Many grew old with no one to care for them, which is why Ishii’s nursing home, Mutsumi-en or “Garden of Amity,” opened in 1970. Now some 600 Hiroshima survivors live in a total of four nursing homes intended just for them.
Ishii was nine on Aug 6, 1945, when the atomic bomb dropped on Hiroshima exploded about two kilometres from her home. She said she was thrown the distance of three houses by the blast.
On some nights, Ishii said, she still sheds tears thinking about her first love. When she approached 30, she concluded that she was not going to find a husband or have children.
Nagasaki is No Different
Nagasaki, site of the second A-bomb attack, has two similar facilities.
The nursing home has a view of the Motoyasu River that seems peaceful to a visitor, but it seems only to agitate resident Toshio Okada. As he stands on a balcony, his face scrunches up and his body twists as if he is trying to avoid looking at the water.

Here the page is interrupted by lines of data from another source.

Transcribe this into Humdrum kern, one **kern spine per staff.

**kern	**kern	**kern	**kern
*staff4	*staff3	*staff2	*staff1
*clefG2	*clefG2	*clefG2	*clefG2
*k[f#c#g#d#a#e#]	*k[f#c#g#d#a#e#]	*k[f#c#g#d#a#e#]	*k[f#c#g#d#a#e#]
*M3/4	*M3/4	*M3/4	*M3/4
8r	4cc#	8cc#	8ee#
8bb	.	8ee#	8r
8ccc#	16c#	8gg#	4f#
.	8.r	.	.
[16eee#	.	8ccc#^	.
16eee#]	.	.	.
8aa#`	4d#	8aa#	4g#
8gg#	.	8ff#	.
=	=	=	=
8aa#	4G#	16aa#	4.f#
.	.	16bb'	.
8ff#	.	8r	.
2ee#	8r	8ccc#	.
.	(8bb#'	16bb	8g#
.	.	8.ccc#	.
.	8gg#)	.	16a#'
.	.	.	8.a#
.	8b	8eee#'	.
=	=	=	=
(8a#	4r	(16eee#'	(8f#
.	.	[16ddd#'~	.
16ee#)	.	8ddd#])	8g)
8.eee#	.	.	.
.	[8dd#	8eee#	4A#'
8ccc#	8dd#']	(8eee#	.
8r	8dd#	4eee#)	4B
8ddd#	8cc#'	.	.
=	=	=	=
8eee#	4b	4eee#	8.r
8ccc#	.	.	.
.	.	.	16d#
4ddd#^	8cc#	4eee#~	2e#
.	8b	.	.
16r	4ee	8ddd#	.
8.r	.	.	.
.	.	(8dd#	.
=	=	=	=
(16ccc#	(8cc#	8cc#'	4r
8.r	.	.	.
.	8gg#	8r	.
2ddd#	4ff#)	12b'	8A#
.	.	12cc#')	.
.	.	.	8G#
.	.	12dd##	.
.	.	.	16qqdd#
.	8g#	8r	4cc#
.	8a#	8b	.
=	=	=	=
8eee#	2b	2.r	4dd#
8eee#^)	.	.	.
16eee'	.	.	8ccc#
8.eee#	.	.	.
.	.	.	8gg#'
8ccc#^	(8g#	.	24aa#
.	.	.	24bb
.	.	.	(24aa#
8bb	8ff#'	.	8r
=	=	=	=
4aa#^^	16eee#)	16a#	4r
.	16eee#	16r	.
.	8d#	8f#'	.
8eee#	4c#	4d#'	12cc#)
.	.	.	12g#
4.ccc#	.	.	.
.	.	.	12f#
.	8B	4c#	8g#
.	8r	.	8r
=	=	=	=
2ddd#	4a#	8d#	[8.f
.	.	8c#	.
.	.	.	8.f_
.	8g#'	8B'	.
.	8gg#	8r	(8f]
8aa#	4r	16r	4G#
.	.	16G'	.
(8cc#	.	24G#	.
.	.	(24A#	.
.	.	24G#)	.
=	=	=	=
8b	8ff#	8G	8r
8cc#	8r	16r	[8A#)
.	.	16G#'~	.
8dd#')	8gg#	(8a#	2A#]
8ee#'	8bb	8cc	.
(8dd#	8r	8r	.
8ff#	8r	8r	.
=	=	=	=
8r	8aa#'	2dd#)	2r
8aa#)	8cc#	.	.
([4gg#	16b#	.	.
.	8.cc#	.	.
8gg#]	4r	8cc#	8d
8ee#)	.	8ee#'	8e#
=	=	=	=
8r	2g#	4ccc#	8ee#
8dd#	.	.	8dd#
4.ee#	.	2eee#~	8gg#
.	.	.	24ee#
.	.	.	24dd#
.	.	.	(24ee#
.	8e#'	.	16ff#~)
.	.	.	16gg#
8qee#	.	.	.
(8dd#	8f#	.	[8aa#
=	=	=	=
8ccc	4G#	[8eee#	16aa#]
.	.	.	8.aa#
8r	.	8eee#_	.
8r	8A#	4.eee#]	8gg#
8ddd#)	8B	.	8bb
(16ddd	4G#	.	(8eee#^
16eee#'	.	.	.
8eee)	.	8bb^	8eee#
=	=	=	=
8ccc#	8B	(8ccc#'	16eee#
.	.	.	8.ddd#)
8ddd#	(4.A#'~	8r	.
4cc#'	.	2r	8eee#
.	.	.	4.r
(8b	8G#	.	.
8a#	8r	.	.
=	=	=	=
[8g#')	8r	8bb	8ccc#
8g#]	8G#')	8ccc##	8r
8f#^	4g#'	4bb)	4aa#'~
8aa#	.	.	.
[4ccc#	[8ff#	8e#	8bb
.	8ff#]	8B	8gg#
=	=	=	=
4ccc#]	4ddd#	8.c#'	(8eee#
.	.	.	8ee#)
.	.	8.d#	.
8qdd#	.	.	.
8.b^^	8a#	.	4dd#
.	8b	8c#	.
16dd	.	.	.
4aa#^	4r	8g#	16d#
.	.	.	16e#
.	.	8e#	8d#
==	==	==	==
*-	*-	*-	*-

He remembers fellow students at a Tokyo university gossiping about him when they learned where he was from. Seventy years ago, when he was 10, he saw bodies in a river. They floated upstream and downstream with the changes of the tide.
Masao Nakazawa, a Japanese psychiatrist who has been treating atomic bomb survivors since the 1970s, calls the psychological scars they carry “the worst PTSD in human history.” Despite the pain it brings, talking about their experience is one way to heal, Nakazawa said.
“Garden of Amity” accepts about 30 school visits a year to give a younger generation a chance to meet and listen to Hiroshima survivors. It’s an opportunity Okada never misses.
The students fired questions at first, then grew quieter and just listened, some welling up with tears.